Changes to GCSEs
There are three GCSE exam boards in England: AQA, Edexcel and OCR. The entire GCSE system has gone through a complete overhaul over the last few years. The changes were first introduced for Maths and English, with GCSEs under the new 9-1 system taking place in the summer of 2017. For the GCSE Science subjects, the first 9-1 exams took place this year, in May and June 2018.
Change to the grade system
The most obvious change is to the grade system. The old A*-G scale has been replaced by a new ‘9-1’ scale. A grade 9 is the highest available (and is equivalent to a high A*). The new “good pass” is considered now to be a grade 5.
The graphic below, published by exam regulator Ofqual, compares the old and the new grade scales.
Changes to the exam specification
The specification (what many parents would call the ‘syllabus’) lists all the topics and learning objectives that a student must cover during their entire GCSE course.
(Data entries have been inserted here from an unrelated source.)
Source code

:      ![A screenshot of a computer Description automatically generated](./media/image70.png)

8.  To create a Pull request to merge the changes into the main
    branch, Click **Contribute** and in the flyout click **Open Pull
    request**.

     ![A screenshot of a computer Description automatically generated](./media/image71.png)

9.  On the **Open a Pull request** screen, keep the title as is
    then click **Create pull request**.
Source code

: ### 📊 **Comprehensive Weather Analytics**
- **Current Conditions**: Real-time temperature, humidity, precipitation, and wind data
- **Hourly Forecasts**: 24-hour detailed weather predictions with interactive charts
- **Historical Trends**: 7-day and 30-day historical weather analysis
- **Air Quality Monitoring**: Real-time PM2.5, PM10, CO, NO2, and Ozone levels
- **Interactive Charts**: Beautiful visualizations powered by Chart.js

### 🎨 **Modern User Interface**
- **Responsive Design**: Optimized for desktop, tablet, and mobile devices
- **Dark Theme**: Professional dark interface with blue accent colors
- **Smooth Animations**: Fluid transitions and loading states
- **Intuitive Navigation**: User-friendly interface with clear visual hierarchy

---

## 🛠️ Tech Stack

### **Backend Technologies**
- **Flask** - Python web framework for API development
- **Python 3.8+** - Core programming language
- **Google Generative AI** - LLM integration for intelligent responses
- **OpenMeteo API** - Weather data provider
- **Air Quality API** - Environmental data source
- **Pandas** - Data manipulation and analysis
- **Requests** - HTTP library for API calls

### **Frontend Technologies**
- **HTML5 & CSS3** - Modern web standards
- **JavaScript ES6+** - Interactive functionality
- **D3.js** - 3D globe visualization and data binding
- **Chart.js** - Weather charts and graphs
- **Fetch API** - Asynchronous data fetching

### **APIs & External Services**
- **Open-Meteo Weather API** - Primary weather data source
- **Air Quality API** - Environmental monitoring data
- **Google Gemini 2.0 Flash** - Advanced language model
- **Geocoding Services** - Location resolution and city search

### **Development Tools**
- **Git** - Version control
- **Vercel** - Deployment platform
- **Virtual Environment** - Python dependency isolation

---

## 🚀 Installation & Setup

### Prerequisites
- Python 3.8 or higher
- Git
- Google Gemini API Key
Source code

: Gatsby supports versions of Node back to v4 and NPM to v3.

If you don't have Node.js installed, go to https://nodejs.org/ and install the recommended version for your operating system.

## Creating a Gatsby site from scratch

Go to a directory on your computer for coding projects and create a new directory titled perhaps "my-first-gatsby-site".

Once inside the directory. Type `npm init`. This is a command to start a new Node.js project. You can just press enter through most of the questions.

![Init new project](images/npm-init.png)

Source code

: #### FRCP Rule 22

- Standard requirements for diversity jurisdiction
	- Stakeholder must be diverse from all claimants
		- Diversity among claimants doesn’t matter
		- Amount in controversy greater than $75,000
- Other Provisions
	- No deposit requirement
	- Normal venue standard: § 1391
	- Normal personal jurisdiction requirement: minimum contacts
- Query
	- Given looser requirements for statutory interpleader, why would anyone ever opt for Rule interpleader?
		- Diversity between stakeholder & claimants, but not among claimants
The new 9-1 specification has been updated substantially and includes more content and more challenging subject content than the old specification. Simply put, the GCSEs are more demanding than before.
Change from modular to linear
Previously, some GCSEs were modular. Students could take some of their GCSE exams and/or ‘coursework units’ well before the end of the course. Under the new system, the GCSEs are completely linear.
The merits of linear system vs a modular system are debatable and there are pros and cons to each approach. But the fact is that a linear system has now been adopted and that means that a student’s performance during the final GCSE exams this summer is critical to the grade they achieve.